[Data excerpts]
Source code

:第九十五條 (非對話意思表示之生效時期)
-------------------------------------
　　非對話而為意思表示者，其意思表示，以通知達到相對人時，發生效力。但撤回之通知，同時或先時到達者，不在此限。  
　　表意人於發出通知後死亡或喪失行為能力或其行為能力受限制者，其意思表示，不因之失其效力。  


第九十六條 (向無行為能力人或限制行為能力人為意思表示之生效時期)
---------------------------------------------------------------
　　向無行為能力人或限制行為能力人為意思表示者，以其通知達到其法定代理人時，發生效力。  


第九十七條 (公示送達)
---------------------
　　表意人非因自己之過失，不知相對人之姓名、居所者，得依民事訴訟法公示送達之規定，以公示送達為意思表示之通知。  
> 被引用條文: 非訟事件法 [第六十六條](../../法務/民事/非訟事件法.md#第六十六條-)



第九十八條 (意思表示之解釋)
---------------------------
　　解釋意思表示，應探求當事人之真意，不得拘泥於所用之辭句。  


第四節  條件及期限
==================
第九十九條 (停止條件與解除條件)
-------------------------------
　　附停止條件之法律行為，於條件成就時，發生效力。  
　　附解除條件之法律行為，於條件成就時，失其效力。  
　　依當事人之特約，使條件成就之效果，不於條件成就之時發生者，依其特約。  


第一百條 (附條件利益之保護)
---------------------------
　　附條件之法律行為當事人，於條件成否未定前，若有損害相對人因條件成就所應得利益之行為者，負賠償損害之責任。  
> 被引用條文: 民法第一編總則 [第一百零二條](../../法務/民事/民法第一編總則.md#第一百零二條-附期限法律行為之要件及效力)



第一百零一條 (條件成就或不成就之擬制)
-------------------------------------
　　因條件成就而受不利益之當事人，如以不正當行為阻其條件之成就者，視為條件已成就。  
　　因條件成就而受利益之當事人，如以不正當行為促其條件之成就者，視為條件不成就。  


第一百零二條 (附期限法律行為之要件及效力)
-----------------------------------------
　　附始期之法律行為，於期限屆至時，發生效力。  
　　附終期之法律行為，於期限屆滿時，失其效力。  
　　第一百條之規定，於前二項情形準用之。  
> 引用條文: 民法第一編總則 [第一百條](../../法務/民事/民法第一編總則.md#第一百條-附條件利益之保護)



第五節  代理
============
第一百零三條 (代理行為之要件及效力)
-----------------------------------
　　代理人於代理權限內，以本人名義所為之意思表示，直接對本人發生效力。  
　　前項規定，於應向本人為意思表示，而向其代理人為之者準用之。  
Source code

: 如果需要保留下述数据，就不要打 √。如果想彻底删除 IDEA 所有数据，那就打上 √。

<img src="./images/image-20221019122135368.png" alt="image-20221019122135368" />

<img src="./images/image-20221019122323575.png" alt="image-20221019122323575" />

▶ What the task asks
Reproduce every line of the records above verbatim, keeping each character, symbol, and line break unchanged.

▶ Task output
Source code

:第九十五條 (非對話意思表示之生效時期)
-------------------------------------
　　非對話而為意思表示者，其意思表示，以通知達到相對人時，發生效力。但撤回之通知，同時或先時到達者，不在此限。  
　　表意人於發出通知後死亡或喪失行為能力或其行為能力受限制者，其意思表示，不因之失其效力。  


第九十六條 (向無行為能力人或限制行為能力人為意思表示之生效時期)
---------------------------------------------------------------
　　向無行為能力人或限制行為能力人為意思表示者，以其通知達到其法定代理人時，發生效力。  


第九十七條 (公示送達)
---------------------
　　表意人非因自己之過失，不知相對人之姓名、居所者，得依民事訴訟法公示送達之規定，以公示送達為意思表示之通知。  
> 被引用條文: 非訟事件法 [第六十六條](../../法務/民事/非訟事件法.md#第六十六條-)



第九十八條 (意思表示之解釋)
---------------------------
　　解釋意思表示，應探求當事人之真意，不得拘泥於所用之辭句。  


第四節  條件及期限
==================
第九十九條 (停止條件與解除條件)
-------------------------------
　　附停止條件之法律行為，於條件成就時，發生效力。  
　　附解除條件之法律行為，於條件成就時，失其效力。  
　　依當事人之特約，使條件成就之效果，不於條件成就之時發生者，依其特約。  


第一百條 (附條件利益之保護)
---------------------------
　　附條件之法律行為當事人，於條件成否未定前，若有損害相對人因條件成就所應得利益之行為者，負賠償損害之責任。  
> 被引用條文: 民法第一編總則 [第一百零二條](../../法務/民事/民法第一編總則.md#第一百零二條-附期限法律行為之要件及效力)



第一百零一條 (條件成就或不成就之擬制)
-------------------------------------
　　因條件成就而受不利益之當事人，如以不正當行為阻其條件之成就者，視為條件已成就。  
　　因條件成就而受利益之當事人，如以不正當行為促其條件之成就者，視為條件不成就。  


第一百零二條 (附期限法律行為之要件及效力)
-----------------------------------------
　　附始期之法律行為，於期限屆至時，發生效力。  
　　附終期之法律行為，於期限屆滿時，失其效力。  
　　第一百條之規定，於前二項情形準用之。  
> 引用條文: 民法第一編總則 [第一百條](../../法務/民事/民法第一編總則.md#第一百條-附條件利益之保護)



第五節  代理
============
第一百零三條 (代理行為之要件及效力)
-----------------------------------
　　代理人於代理權限內，以本人名義所為之意思表示，直接對本人發生效力。  
　　前項規定，於應向本人為意思表示，而向其代理人為之者準用之。  
Source code

: 如果需要保留下述数据，就不要打 √。如果想彻底删除 IDEA 所有数据，那就打上 √。

<img src="./images/image-20221019122135368.png" alt="image-20221019122135368" />

<img src="./images/image-20221019122323575.png" alt="image-20221019122323575" />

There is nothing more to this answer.